Top of Text section

Definition of Feline Panleukopenia
Feline panleukopenia, also known as FPL, feline infectious enteritis, feline parvo, or feline distemper, is an acute, severe and highly contagious disease primarily of kittens and unvaccinated older cats. FPL affects all body tissues containing rapidly dividing cells, especially those in the digestive tract. It is caused by the feline parvovirus and is characterized by the acute onset of vomiting, diarrhea, dehydration, depression, and commonly death.
While Feline panleukopenia is also referred to as feline distemper & feline parvo, the causative organisms are not related to the same viruses that cause distemper in dogs or parvo in dogs. Furthermore, Feline panleukopenia does not affect dogs.
Causes of Feline Panleukopenia
The virus that causes feline panleukopenia is quite similar to the canine parvovirus that is responsible for severe gastrointestinal disease in dogs. The feline parvovirus can infect all cats, both domestic and wild, as well as raccoons, ferrets and mink, which often act as reservoirs for the viral organisms. The virus is shed in the bodily excretions of affected animals for up to 6 weeks following infection and has a particular affinity for feline feces. Feline parvovirus is very resistant to most disinfectants and can survive in the environment for months to years. Cats become infected by direct exposure to infected feces, salivary secretions or viral particles on inanimate objects (shoes, food and water dishes, towels, clothing, etc.). The virus can also be transmitted in utero from infected queens to their unborn offspring or to newborns during grooming.

Bottom of Text section
Top of Data extract

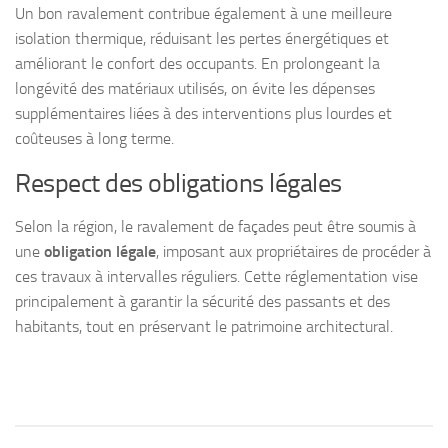
Un bon ravalement contribue également à une meilleure
isolation thermique, réduisant les pertes énergétiques et
améliorant le confort des occupants. En prolongeant la
longévité des matériaux utilisés, on évite les dépenses
supplémentaires liées à des interventions plus lourdes et
coûteuses à long terme.
Respect des obligations légales
Selon la région, le ravalement de façades peut être soumis à
une
obligation légale
, imposant aux propriétaires de procéder à
ces travaux à intervalles réguliers. Cette réglementation vise
principalement à garantir la sécurité des passants et des
habitants, tout en préservant le patrimoine architectural.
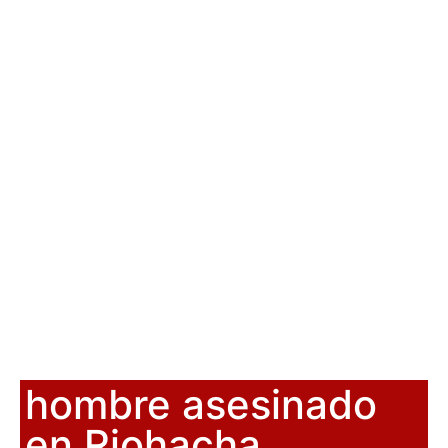
hombre asesinado
en Riohacha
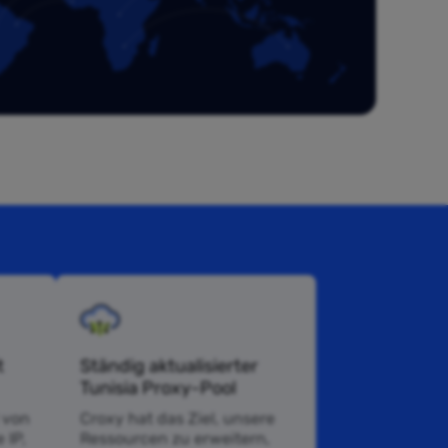
t
Ständig aktualisierter
Tunisia Proxy-Pool
 von
Croxy hat das Ziel, unsere
 IP,
Ressourcen zu erweitern,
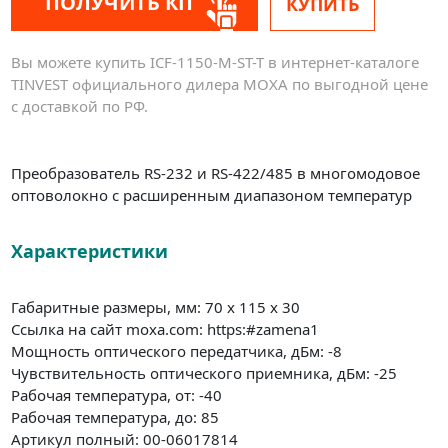
ПОЛУЧИТЬ КП
КУПИТЬ
Вы можете купить ICF-1150-M-ST-T в интернет-каталоге
TINVEST официального дилера MOXA по выгодной цене
с доставкой по РФ.
Преобразователь RS-232 и RS-422/485 в многомодовое
оптоволокно с расширенным диапазоном температур
Характеристики
Габаритные размеры, мм: 70 x 115 x 30
Ссылка на сайт moxa.com: https:#zamena1
Мощность оптического передатчика, дБм: -8
Чувствительность оптического приемника, дБм: -25
Рабочая температура, от: -40
Рабочая температура, до: 85
Артикул полный: 00-06017814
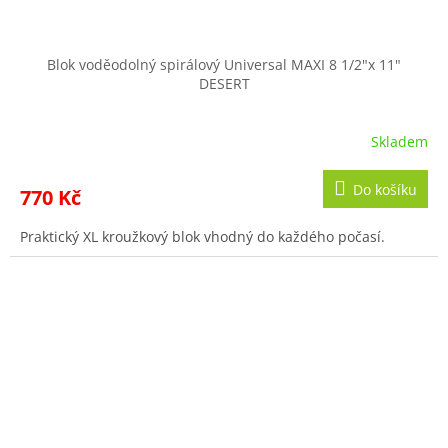
Blok voděodolný spirálový Universal MAXI 8 1/2"x 11"
DESERT
Skladem
Do košíku
770 Kč
Praktický XL kroužkový blok vhodný do každého počasí.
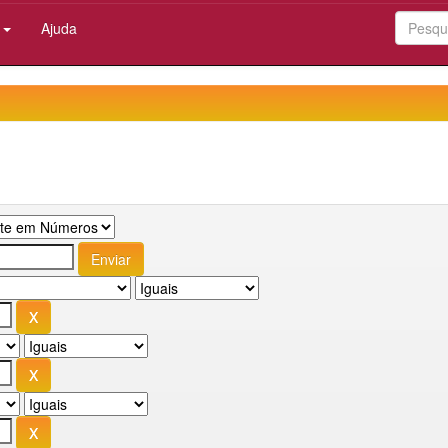
:
Ajuda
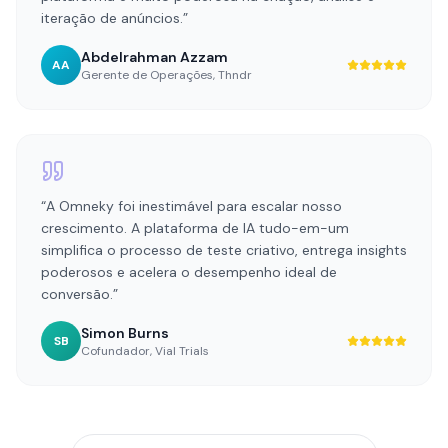
iteração de anúncios.
”
Abdelrahman Azzam
AA
Gerente de Operações
,
Thndr
“
A Omneky foi inestimável para escalar nosso
crescimento. A plataforma de IA tudo-em-um
simplifica o processo de teste criativo, entrega insights
poderosos e acelera o desempenho ideal de
conversão.
”
Simon Burns
SB
Cofundador
,
Vial Trials
Ver Todas as Histórias de Sucesso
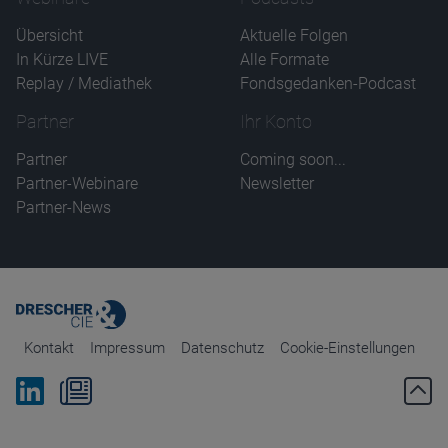
Übersicht
Aktuelle Folgen
In Kürze LIVE
Alle Formate
Replay / Mediathek
Fondsgedanken-Podcast
Partner
Ihr Konto
Partner
Coming soon...
Partner-Webinare
Newsletter
Partner-News
Kontakt
Impressum
Datenschutz
Cookie-Einstellungen
Bei Linkedin folgen
Zum Newsletter anmelden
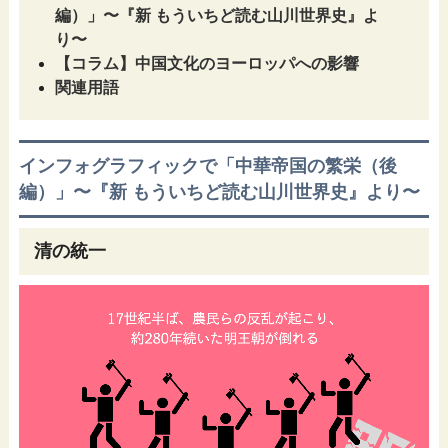
編）」〜『新 もういちど読む山川世界史』よ
り〜
【コラム】中国文化のヨーロッパへの影響
関連用語
インフォグラフィックで「中華帝国の繁栄（後
編）」〜『新 もういちど読む山川世界史』より〜
清の統一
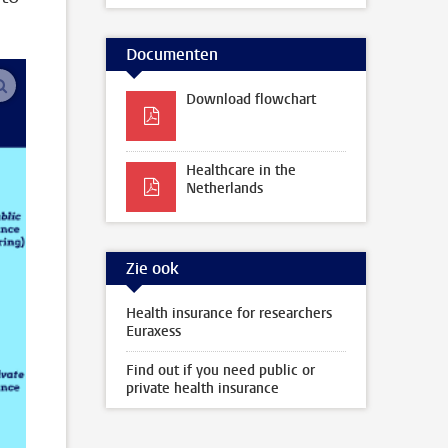
Documenten
vergroot afbeeldingen
Download flowchart
Healthcare in the
Netherlands
Zie ook
Health insurance for researchers
Euraxess
Find out if you need public or
private health insurance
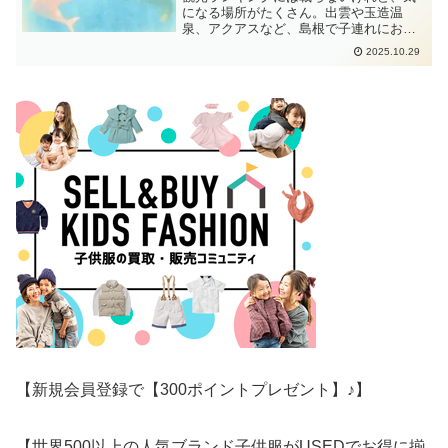
になる場所がたくさん。出雲や玉造温
泉、アクアスなど、島根で子連れにおす
すめの“やりたいこと10選”をまとめまし
2025.10.29
た。
【新規会員登録で【300ポイントプレゼント】♪】
【世界500以上の人気ブランド子供服がUSEDでお得に揃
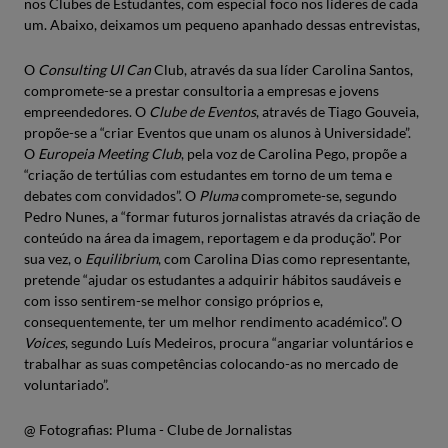
nos Clubes de Estudantes, com especial foco nos líderes de cada
um. Abaixo, deixamos um pequeno apanhado dessas entrevistas,
O
Consulting UI Can
Club, através da sua líder Carolina Santos,
compromete-se a prestar consultoria a empresas e jovens
empreendedores. O
Clube de Eventos
, através de Tiago Gouveia,
propõe-se a “criar Eventos que unam os alunos à Universidade”.
O
Europeia Meeting Club
, pela voz de Carolina Pego, propõe a
“criação de tertúlias com estudantes em torno de um tema e
debates com convidados”. O
Pluma
compromete-se, segundo
Pedro Nunes, a “formar futuros jornalistas através da criação de
conteúdo na área da imagem, reportagem e da produção”. Por
sua vez, o
Equilibrium
, com Carolina Dias como representante,
pretende “ajudar os estudantes a adquirir hábitos saudáveis e
com isso sentirem-se melhor consigo próprios e,
consequentemente, ter um melhor rendimento académico”. O
Voices
, segundo Luís Medeiros, procura “angariar voluntários e
trabalhar as suas competências colocando-as no mercado de
voluntariado”.
@ Fotografias: Pluma - Clube de Jornalistas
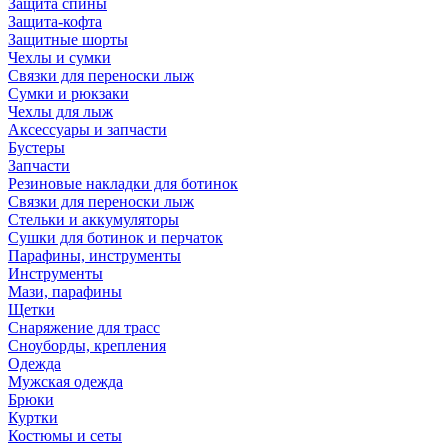
Защита спины
Защита-кофта
Защитные шорты
Чехлы и сумки
Связки для переноски лыж
Сумки и рюкзаки
Чехлы для лыж
Аксессуары и запчасти
Бустеры
Запчасти
Резиновые накладки для ботинок
Связки для переноски лыж
Стельки и аккумуляторы
Сушки для ботинок и перчаток
Парафины, инструменты
Инструменты
Мази, парафины
Щетки
Снаряжение для трасс
Сноуборды, крепления
Одежда
Мужская одежда
Брюки
Куртки
Костюмы и сеты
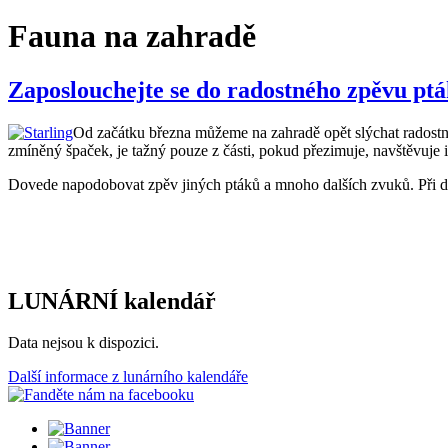
Fauna na zahradě
Zaposlouchejte se do radostného zpěvu pt
Od začátku března můžeme na zahradě opět slýchat radostný 
zmíněný špaček, je tažný pouze z části, pokud přezimuje, navštěvuje 
Dovede napodobovat zpěv jiných ptáků a mnoho dalších zvuků. Při d
LUNÁRNÍ kalendář
Data nejsou k dispozici.
Další informace z lunárního kalendáře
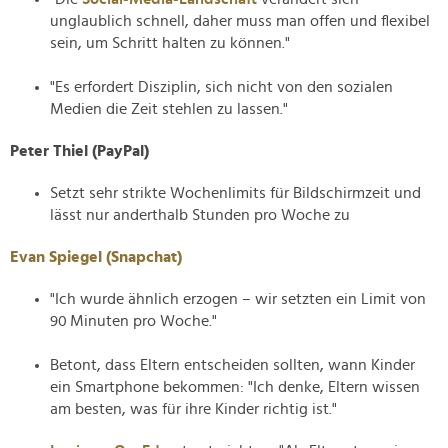
unglaublich schnell, daher muss man offen und flexibel
sein, um Schritt halten zu können."
"Es erfordert Disziplin, sich nicht von den sozialen
Medien die Zeit stehlen zu lassen."
Peter Thiel (PayPal)
Setzt sehr strikte Wochenlimits für Bildschirmzeit und
lässt nur anderthalb Stunden pro Woche zu
Evan Spiegel (Snapchat)
"Ich wurde ähnlich erzogen – wir setzten ein Limit von
90 Minuten pro Woche."
Betont, dass Eltern entscheiden sollten, wann Kinder
ein Smartphone bekommen: "Ich denke, Eltern wissen
am besten, was für ihre Kinder richtig ist."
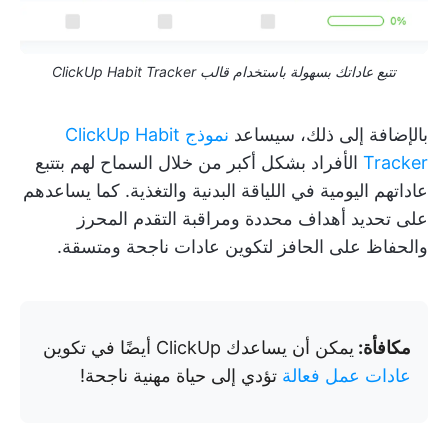
تتبع عاداتك بسهولة باستخدام قالب ClickUp Habit Tracker
بالإضافة إلى ذلك، سيساعد
نموذج ClickUp Habit
Tracker
الأفراد بشكل أكبر من خلال السماح لهم بتتبع
عاداتهم اليومية في اللياقة البدنية والتغذية. كما يساعدهم
على تحديد أهداف محددة ومراقبة التقدم المحرز
والحفاظ على الحافز لتكوين عادات ناجحة ومتسقة.
مكافأة:
يمكن أن يساعدك ClickUp أيضًا في تكوين
عادات عمل فعالة
تؤدي إلى حياة مهنية ناجحة!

Bottom of Data extract

— Task 1 —
In the text on feline panleukopenia, rewrite the paragraph beginning "The virus that causes feline panleukopenia" as a bulleted list that keeps its main facts.
— Task 2 —
Write the next part of the text on feline panleukopenia, picking up after its final sentence.

— Written reply 1 —
- The virus is very similar to canine parvovirus, which causes severe gastrointestinal disease in dogs.
- Feline parvovirus can infect all cats, domestic and wild, plus raccoons, ferrets and mink, which often act as reservoirs.
- Infected animals shed the virus in bodily excretions for up to 6 weeks after infection, especially in feces.
- The virus resists most disinfectants and can survive in the environment for months to years.
- Cats are infected through direct exposure to infected feces, salivary secretions, or virus on objects such as shoes, dishes, towels and clothing.
- Infected queens can pass the virus to unborn kittens in utero or to newborns during grooming.

— Written reply 2 —
Prevention of Feline Panleukopenia
Vaccination is highly effective for preventing feline panleukopenia. Both modified live and inactivated viral vaccines are available, but the modified live (attenuated) vaccines seem to be more effective and produce more rapid immunologic protection. Both types of vaccines can be given either intranasally (by being squirted into the cat’s nasal cavities) or by the more familiar intramuscular injection. Pregnant cats and kittens younger than 6 weeks should not be vaccinated with the modified live product due to potentially adverse developmental consequences. Current vaccine protocols call for vaccinating kittens at or after 8 weeks of age, then at 12 and 16 weeks, with a booster one year later. Although that booster may provide lifelong protection, most authorities recommend revaccinating every 3 years.
The feline parvovirus is extremely hardy and can live in soil, cracks between tiles, carpets and furniture for months to years. The most effective way to eliminate it in the environment is through thorough disinfection with a dilute solution of 1:32 bleach to water.
The feline parvovirus targets white blood cells, which is the source of its name (white blood cells are also known as leukocytes; panleukopenia refers to an abnormally low number of circulating white blood cells). Feline panleukopenia is largely preventable by appropriate routine vaccinations. Fortunately, the feline parvovirus does not infect dogs or people.